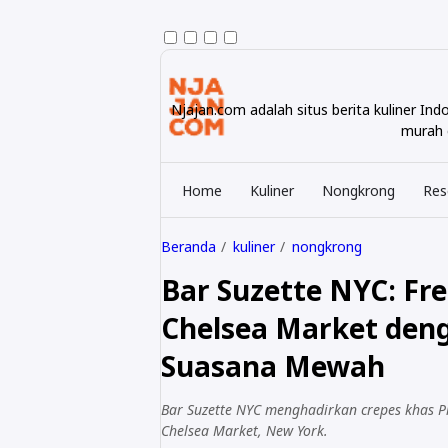
Njajan.com adalah situs berita kuliner I
murah e
Home
Kuliner
Nongkrong
Res
Beranda
kuliner
nongkrong
Bar Suzette NYC: Fre
Chelsea Market den
Suasana Mewah
Bar Suzette NYC menghadirkan crepes khas Pr
Chelsea Market, New York.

****************************************

* _Work to complete_: Copy the text of the listing line for line, with nothing changed. Leave the pictures out.

* _Solution_:
Njajan.com adalah situs berita kuliner I
murah e
Home
Kuliner
Nongkrong
Res
Beranda
kuliner
nongkrong
Bar Suzette NYC: Fre
Chelsea Market den
Suasana Mewah
Bar Suzette NYC menghadirkan crepes khas Pr
Chelsea Market, New York.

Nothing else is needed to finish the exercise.